I'm trying to operate the MOD of a number but it returns overflow data type.
This operation works:
VariableDouble = 2147483647 - (97 * (2147483647 \ 97))
MsgBox VariableDouble
This operation returns error:
VariableDouble = 2147483648 - (97 * (2147483648 \ 97))
MsgBox VariableDouble
Shouldn't be Double data type larger than Long one? Of course, variable declaration is as follows: Dim VariableDouble As Double
.
It happens the same if I use the built-in operator MOD: a MOD b
.
I need to do operations with 10 digits numbers. Is there a way I can do this using BASIC? What is happening?
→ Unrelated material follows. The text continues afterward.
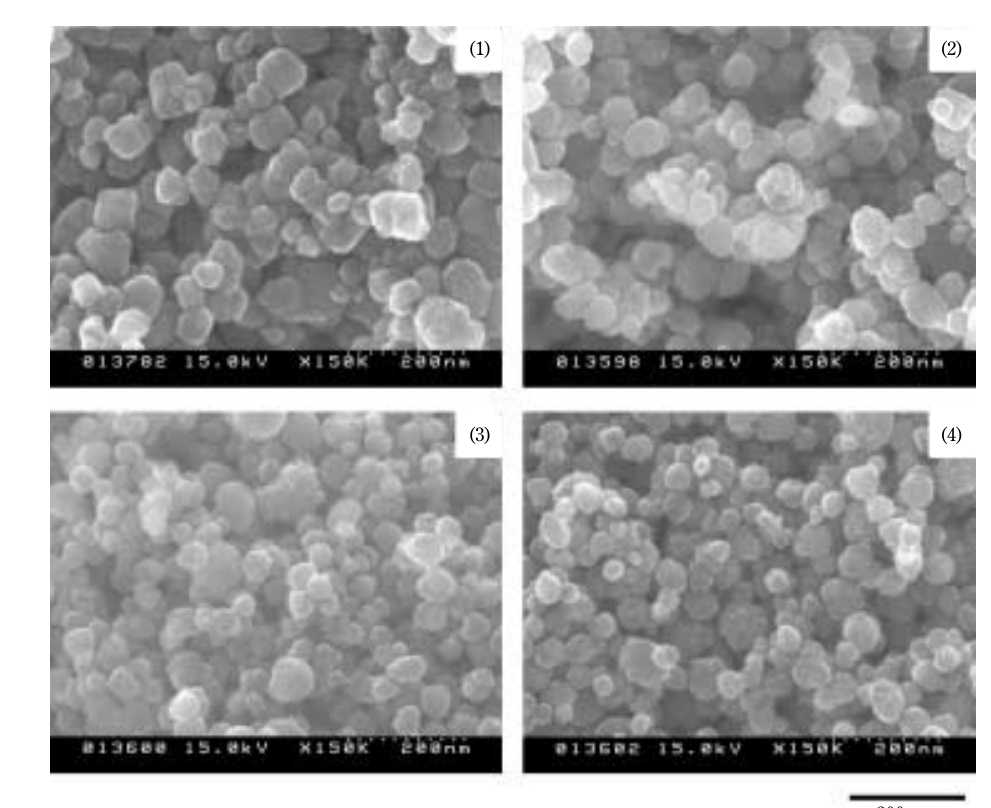
Fig. 5 SEM micrographs of BaTiO 3 particles prepared by different mixing condition: Flow rate (1) 0.12 m/s (2) 0.28 m/s (3) 0.73 m/s (4) 1.24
I found a solution making my own MOD implementation [partially] with an iterative bucle. It works —I didn't test it using numbers with a lenght greater than 50 digits, though—, so this is the code:
Dim LargeNumber As Double
Dim result As Integer
Dim dividend As Integer
Dim index As Integer
For index = 1 To Len(LargeNumber)
dividend = result & Mid(LargeNumber, index, 1)
result = dividend Mod 97
Next
It seems BASIC can't operate with large numbers, despite it can save them into variables. An another solution would be to call Python externally (API can do that). Python is awesome, however I need to keep the portability of this database for several systems (some use Windows OS so won't have Python preinstalled).